La Tradición es la comunión de los fieles alrededor de los legítimos pastores en el transcurso de la historia, una comunión que el Espíritu Santo alimenta asegurando el nexo entre la experiencia de la fe apostólica, vivida en la comunidad originaria de los discípulos, y la experiencia actual de Cristo en su Iglesia. En otras palabras, la Tradición es la continuidad orgánica de la Iglesia, Templo santo de Dios Padre, edificado sobre el fundamento del Espíritu: «Así pues, ya no sois extraños ni forasteros, sino conciudadanos de los santos y familiares de Dios, edificados sobre el cimiento de los apóstoles y profetas, siendo la piedra angular, Cristo mismo, en quien toda edificación bien trabada se eleva hasta formar un templo santo en el Señor, en quien también vosotros estáis siendo juntamente edificados, hasta ser morada de Dios en el Espíritu» (Efesios 2,19-22). Gracias a la Tradición, garantizada por el ministerio de los apóstoles y de sus sucesores, el agua de la vida surgida del costado de Cristo y su sangre salvadora llega a las mujeres y a los hombres de todos los tiempos. De este modo, la Tradición es la presencia permanente del Salvador que nos sale al encuentro, nos redime y santifica en el Espíritu a través del ministerio de su Iglesia para gloria del Padre.

Concluyendo y resumiendo, podemos por tanto decir que la Tradición no es la transmisión de cosas o de palabras, una colección de cosas muertas.

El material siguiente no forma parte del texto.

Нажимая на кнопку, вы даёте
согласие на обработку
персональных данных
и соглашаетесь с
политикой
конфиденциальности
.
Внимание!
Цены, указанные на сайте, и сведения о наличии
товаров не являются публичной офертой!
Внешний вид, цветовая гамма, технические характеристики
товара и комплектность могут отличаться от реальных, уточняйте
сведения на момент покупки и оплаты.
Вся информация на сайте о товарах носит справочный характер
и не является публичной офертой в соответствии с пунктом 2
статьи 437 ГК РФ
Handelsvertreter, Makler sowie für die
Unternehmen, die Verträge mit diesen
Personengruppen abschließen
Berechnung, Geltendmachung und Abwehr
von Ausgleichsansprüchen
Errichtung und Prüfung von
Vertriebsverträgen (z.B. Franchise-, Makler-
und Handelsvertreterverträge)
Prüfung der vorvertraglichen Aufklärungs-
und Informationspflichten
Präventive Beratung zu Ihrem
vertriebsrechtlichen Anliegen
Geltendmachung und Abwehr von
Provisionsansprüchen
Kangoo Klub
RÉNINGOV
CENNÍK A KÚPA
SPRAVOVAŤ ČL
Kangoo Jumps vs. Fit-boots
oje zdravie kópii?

La Tradición es el río vivo que nos une a los orígenes, el río vivo en el que los orígenes siempre están presentes. El gran río que nos lleva al puerto de la eternidad. En este río vivo se realiza siempre de nuevo la palabra del Señor, que hemos escuchado al inicio de los labios del lector: «He aquí que yo estoy con vosotros todos los días hasta el fin del mundo» (Mateo 28, 20).

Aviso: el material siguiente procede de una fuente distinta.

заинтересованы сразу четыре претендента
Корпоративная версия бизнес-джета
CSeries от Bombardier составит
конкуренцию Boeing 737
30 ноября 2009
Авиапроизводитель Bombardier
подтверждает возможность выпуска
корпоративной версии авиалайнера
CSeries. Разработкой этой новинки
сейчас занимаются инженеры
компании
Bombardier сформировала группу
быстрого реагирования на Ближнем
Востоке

Queridos hermanos y hermanas:
La comunión eclesial no se refiere sólo a los creyentes de un momento histórico, sino que abarca también todos los tiempos y generaciones. Gracias al Paráclito la experiencia del Resucitado podrá ser vivida también por las generaciones sucesivas, transmitida y actualizada en la fe, en el culto y en la comunión del Pueblo de Dios. La Tradición apostólica de la Iglesia consiste en esta transmisión de los bienes de la salvación. El Espíritu Santo será quien actualice la presencia salvífica del Señor Jesús mediante el ministerio de los apóstoles y de toda la vida del pueblo de la nueva alianza.

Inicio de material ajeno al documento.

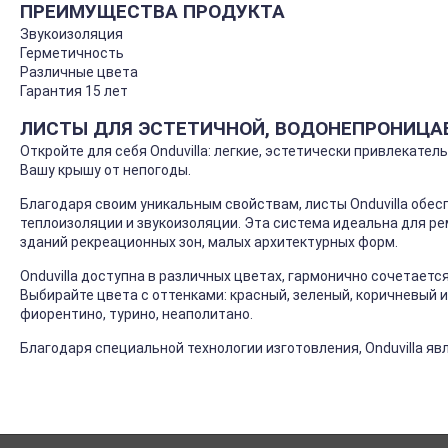
ПРЕИМУЩЕСТВА ПРОДУКТА
Звукоизоляция
Герметичность
Различные цвета
Гарантия 15 лет
ЛИСТЫ ДЛЯ ЭСТЕТИЧНОЙ, ВОДОНЕПРОНИЦА
Откройте для себя Onduvilla: легкие, эстетически привлекате
Вашу крышу от непогоды.
Благодаря своим уникальным свойствам, листы Onduvilla обе
теплоизоляции и звукоизоляции. Эта система идеальна для ре
зданий рекреационных зон, малых архитектурных форм.
Onduvilla доступна в различных цветах, гармонично сочетает
Выбирайте цвета с оттенками: красный, зеленый, коричневый
фиорентино, турино, неаполитано.
Благодаря специальной технологии изготовления, Onduvilla я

Tradición, en sentido teológico, es la permanente actualización de la presencia de Jesús en su pueblo, realizada por el Espíritu Santo y expresada en la Iglesia a través del ministerio apostólico y la comunión fraterna. La Tradición es la comunión de los fieles con sus legítimos Pastores, que el Espíritu Santo alimenta a lo largo de la historia. Es, además, la presencia permanente del Salvador que viene a encontrarnos, redimirnos y santificarnos por medio del Espíritu.